Segment Open

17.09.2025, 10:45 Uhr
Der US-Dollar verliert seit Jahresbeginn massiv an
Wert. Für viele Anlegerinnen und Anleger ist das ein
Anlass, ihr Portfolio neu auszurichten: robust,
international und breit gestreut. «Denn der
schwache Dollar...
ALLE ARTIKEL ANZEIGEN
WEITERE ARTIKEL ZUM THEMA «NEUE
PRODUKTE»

Segment Closed
Segment Open

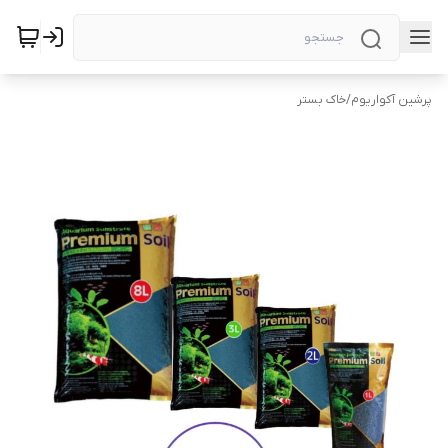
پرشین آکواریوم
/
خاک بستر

Segment Closed

Write out the lines from the one with "17.09.2025, 10:45 Uhr" to the one with "WEITERE ARTIKEL ZUM", switching "Portfolio" to "Depot" and changing nothing else.

17.09.2025, 10:45 Uhr
Der US-Dollar verliert seit Jahresbeginn massiv an
Wert. Für viele Anlegerinnen und Anleger ist das ein
Anlass, ihr Depot neu auszurichten: robust,
international und breit gestreut. «Denn der
schwache Dollar...
ALLE ARTIKEL ANZEIGEN
WEITERE ARTIKEL ZUM THEMA «NEUE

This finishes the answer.